Passage
------------
Quality Optimization
Poor results? Adjust:
- Increase
max_stepsto 500-1000 - Try learning rates: 1e-4, 2e-4, 5e-4
- Increase dataset quality/size
- Use larger model if resources allow
Hardware Requirements
Minimum (1B models)
- GPU: RTX 3060 (12GB VRAM)
- RAM: 16GB
- Training time: 20-40 min for 100 steps
Recommended (3B-7B models)
- GPU: RTX 4090 or A100
- RAM: 32GB+
- Training time: 10-30 min for 100 steps
Budget (Small experiments)
- GPU: RTX 3060 Ti (8GB)
- Use: Llama-1B or Phi-3-mini
- Reduce batch_size=1, max_seq_length=1024
Common Patterns
Pattern 1: Quick Prototype
# Minimal setup for fast experimentation
model, tokenizer = FastLanguageModel.from_pretrained(
"unsloth/Llama-3.2-1B-bnb-4bit",
max_seq_length=1024, # Shorter for speed
load_in_4bit=True
)
------------
Task list
[1] Can you copy the setup notes word for word, starting at "Quality Optimization" and stopping after "3060 (12GB VRAM)"?
[2] Which GPUs do the setup notes name? List all of them.
------------
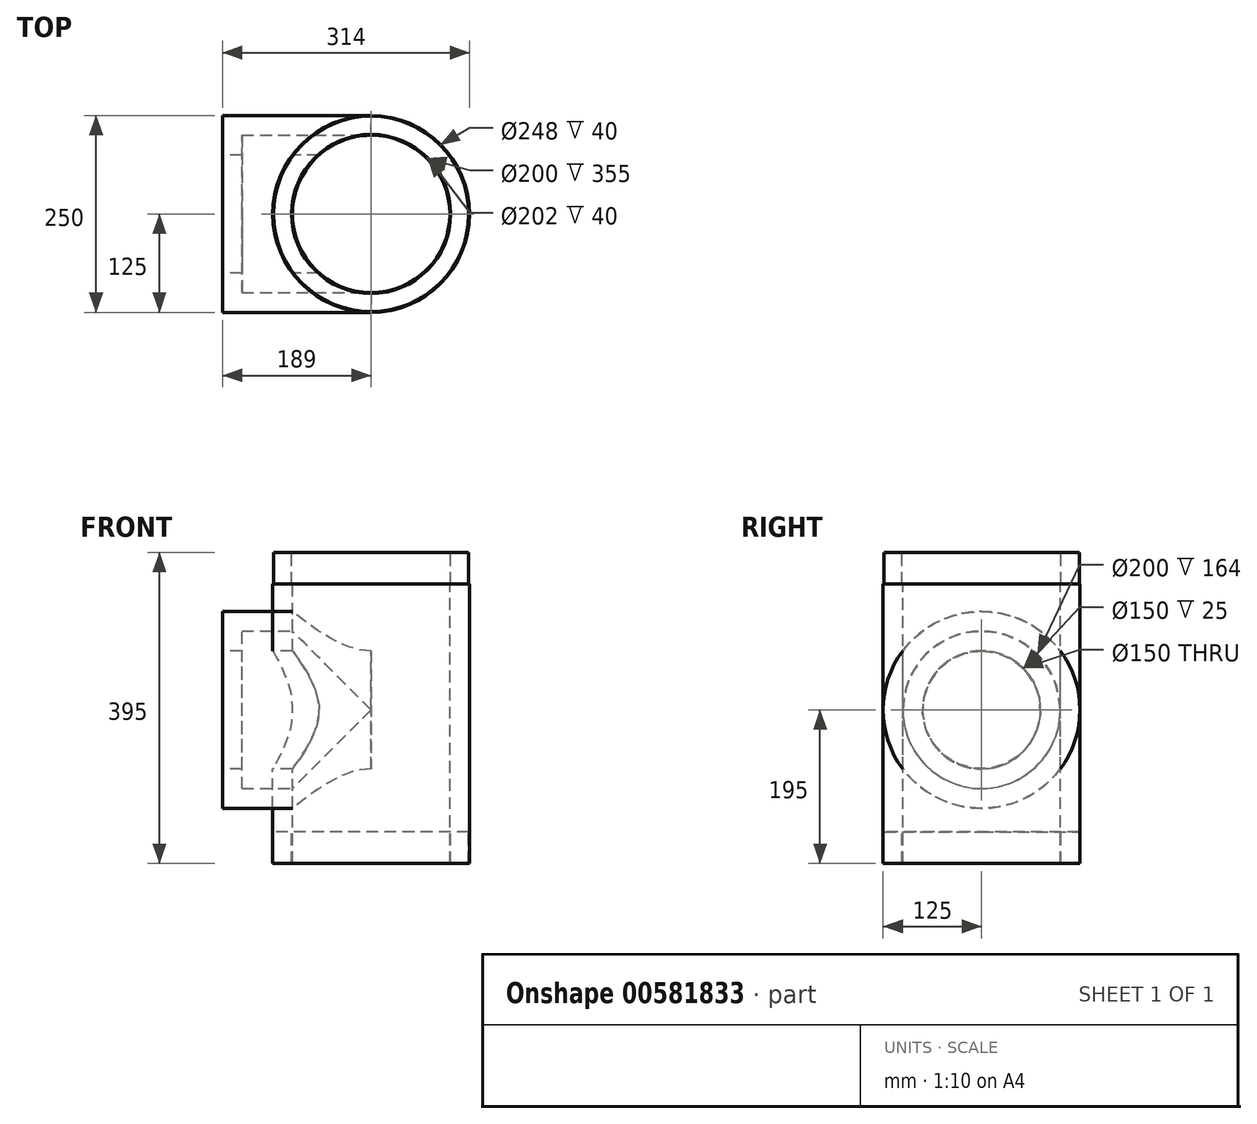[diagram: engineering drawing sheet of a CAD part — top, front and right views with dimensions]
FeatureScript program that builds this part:
annotation { "Feature Type Name" : "Feature", "Feature Type Description" : "" }
export const myFeature = defineFeature(function(context is Context, id is Id, definition is map)
    precondition{}
    {
        {
            var Q0;
            Q0=qCreatedBy(makeId("Front.planeOp"),FACE);
            var sketch = newSketch(context, id + "F0", { "sketchPlane" : qUnion([Q0]), "disableImprinting" : false});
            skLineSegment(sketch, "E0", {"start": v(0, 722.18) * mm, "end": v(0, -793.11) * mm, "construction": true});
            skLineSegment(sketch, "E1", {"start": v(-100, -195) * mm, "end": v(-100, 160) * mm});
            skLineSegment(sketch, "E2", {"start": v(-100, 160) * mm, "end": v(-101, 160) * mm});
            skLineSegment(sketch, "E3", {"start": v(-101, 160) * mm, "end": v(-101, 200) * mm});
            skLineSegment(sketch, "E4", {"start": v(-101, 200) * mm, "end": v(-124, 200) * mm});
            skLineSegment(sketch, "E5", {"start": v(-124, 200) * mm, "end": v(-124, 160) * mm});
            skLineSegment(sketch, "E6", {"start": v(-124, 160) * mm, "end": v(-125, 160) * mm});
            skLineSegment(sketch, "E7", {"start": v(-125, 160) * mm, "end": v(-125, -195) * mm});
            skLineSegment(sketch, "E8", {"start": v(-125, -195) * mm, "end": v(-124, -195) * mm});
            skLineSegment(sketch, "E9", {"start": v(-124, -195) * mm, "end": v(-124, -155) * mm});
            skLineSegment(sketch, "E10", {"start": v(-124, -155) * mm, "end": v(-101, -155) * mm});
            skLineSegment(sketch, "E11", {"start": v(-101, -155) * mm, "end": v(-101, -195) * mm});
            skLineSegment(sketch, "E12", {"start": v(-101, -195) * mm, "end": v(-100, -195) * mm});
            skLineSegment(sketch, "E13", {"start": v(0, 0) * mm, "end": v(-328, 0) * mm, "construction": true});
            skLineSegment(sketch, "E14", {"start": v(0, -100) * mm, "end": v(-189, -100) * mm});
            skLineSegment(sketch, "E15", {"start": v(-189, -100) * mm, "end": v(-189, -125) * mm});
            skLineSegment(sketch, "E16", {"start": v(-189, -125) * mm, "end": v(0, -125) * mm});
            skLineSegment(sketch, "E17", {"start": v(0, -125) * mm, "end": v(0, -100) * mm});
            skLineSegment(sketch, "E18", {"start": v(-189, -100) * mm, "end": v(-189, 0) * mm});
            skLineSegment(sketch, "E19", {"start": v(-189, 0) * mm, "end": v(-164, 0) * mm});
            skLineSegment(sketch, "E20", {"start": v(-164, 0) * mm, "end": v(-164, -100) * mm});
            skSolve(sketch);
        }
        {
            var Q0;
            {var subQ0=sQuery(id+"F0.wireOp",EDGE,"E2");Q0=makeQuery(id+"F0.imprint","IMPRINT",FACE,{"disambiguationData":[TD([[makeQuery(id+"F0.imprint","IMPRINT",EDGE,{"derivedFrom":subQ0}),1.0]])]});}
            var Q1;
            {var subQ0=sQuery(id+"F0.wireOp",EDGE,"E16");var subQ1=sQuery(id+"F0.wireOp",EDGE,"E1");var subQ2=makeQuery(id+"F0.imprint","INTERSECT",VERTEX,{"derivedFrom":[subQ1,subQ0]});Q1=makeQuery(id+"F0.imprint","IMPRINT",FACE,{"disambiguationData":[TD([[makeQuery(id+"F0.imprint","IMPRINT",EDGE,{"disambiguationData":[TD([[subQ2,-1.0]])],"derivedFrom":subQ1}),1.0]])]});}
            var Q2;
            {var subQ0=sQuery(id+"F0.wireOp",EDGE,"E8");Q2=makeQuery(id+"F0.imprint","IMPRINT",FACE,{"disambiguationData":[TD([[makeQuery(id+"F0.imprint","IMPRINT",EDGE,{"derivedFrom":subQ0}),1.0]])]});}
            var Q3;
            Q3=sQuery(id+"F0.wireOp",EDGE,"E0");
            revolve(context, id + "F1", {"entities" : qUnion([Q0, Q1, Q2]), "axis" : qUnion([Q3]), "revolveType" : RevolveType.FULL});
        }
        {
            var Q0;
            {var subQ0=sQuery(id+"F0.wireOp",EDGE,"E18");Q0=makeQuery(id+"F0.imprint","IMPRINT",FACE,{"disambiguationData":[TD([[makeQuery(id+"F0.imprint","IMPRINT",EDGE,{"derivedFrom":subQ0}),-1.0]])]});}
            var Q1;
            {var subQ0=sQuery(id+"F0.wireOp",EDGE,"E15");Q1=makeQuery(id+"F0.imprint","IMPRINT",FACE,{"disambiguationData":[TD([[makeQuery(id+"F0.imprint","IMPRINT",EDGE,{"derivedFrom":subQ0}),1.0]])]});}
            var Q2;
            {var subQ0=sQuery(id+"F0.wireOp",EDGE,"E16");var subQ1=sQuery(id+"F0.wireOp",EDGE,"E1");var subQ2=makeQuery(id+"F0.imprint","INTERSECT",VERTEX,{"derivedFrom":[subQ1,subQ0]});Q2=makeQuery(id+"F0.imprint","IMPRINT",FACE,{"disambiguationData":[TD([[makeQuery(id+"F0.imprint","IMPRINT",EDGE,{"disambiguationData":[TD([[subQ2,-1.0]])],"derivedFrom":subQ1}),1.0]])]});}
            var Q3;
            {var subQ5=sQuery(id+"F0.wireOp",EDGE,"E17");Q3=makeQuery(id+"F0.imprint","IMPRINT",FACE,{"disambiguationData":[TD([[makeQuery(id+"F0.imprint","IMPRINT",EDGE,{"derivedFrom":subQ5}),1.0]])]});}
            var Q4;
            Q4=sQuery(id+"F0.wireOp",EDGE,"E13");
            revolve(context, id + "F2", {"entities" : qUnion([Q0, Q1, Q2, Q3]), "axis" : qUnion([Q4]), "revolveType" : RevolveType.FULL});
        }
        {
            var Q0;
            Q0=makeQuery(id+"F2.opRevolve","SWEPT_FACE",FACE,{"disambiguationData":[OSD([sQuery(id+"F0.wireOp",EDGE,"E15"),sQuery(id+"F0.wireOp",EDGE,"E18")])]});
            var sketch = newSketch(context, id + "F3", { "sketchPlane" : qUnion([Q0])});
            skCircle(sketch, "E21", {"center": v(0, 0) * mm, "radius": 75 * mm});
            skSolve(sketch);
        }
        {
            var Q0;
            Q0=qSketchRegion(id+"F3",true);
            var Q1;
            Q1=makeQuery(id+"F2.opRevolve","SWEPT_FACE",FACE,{"disambiguationData":[OSD([sQuery(id+"F0.wireOp",EDGE,"E17")])]});
            extrude(context, id + "F4", {"entities" : qUnion([Q0]), "operationType" : NewBodyOperationType.REMOVE, "endBound" : BoundingType.UP_TO_SURFACE, "oppositeDirection" : true, "endBoundEntityFace" : qUnion([Q1]), "offsetDistance" : 25 * mm, "depth" : 600 * mm});
        }
        {
            var Q0;
            Q0=makeQuery(id+"F1.opRevolve","SWEPT_FACE",FACE,{"disambiguationData":[OSD([sQuery(id+"F0.wireOp",EDGE,"E4")])]});
            var sketch = newSketch(context, id + "F5", { "sketchPlane" : qUnion([Q0])});
            skCircle(sketch, "E22", {"center": v(0, 0) * mm, "radius": 100 * mm});
            skSolve(sketch);
        }
        {
            var Q0;
            Q0=qSketchRegion(id+"F5",true);
            extrude(context, id + "F6", {"entities" : qUnion([Q0]), "operationType" : NewBodyOperationType.REMOVE, "oppositeDirection" : true, "depth" : 1200 * mm});
        }
    });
------------
Solved problems
[1]
Quality Optimization
Poor results? Adjust:
- Increase
max_stepsto 500-1000 - Try learning rates: 1e-4, 2e-4, 5e-4
- Increase dataset quality/size
- Use larger model if resources allow
Hardware Requirements
Minimum (1B models)
- GPU: RTX 3060 (12GB VRAM)

[2]
- RTX 3060 (12GB VRAM)
- RTX 4090
- A100
- RTX 3060 Ti (8GB)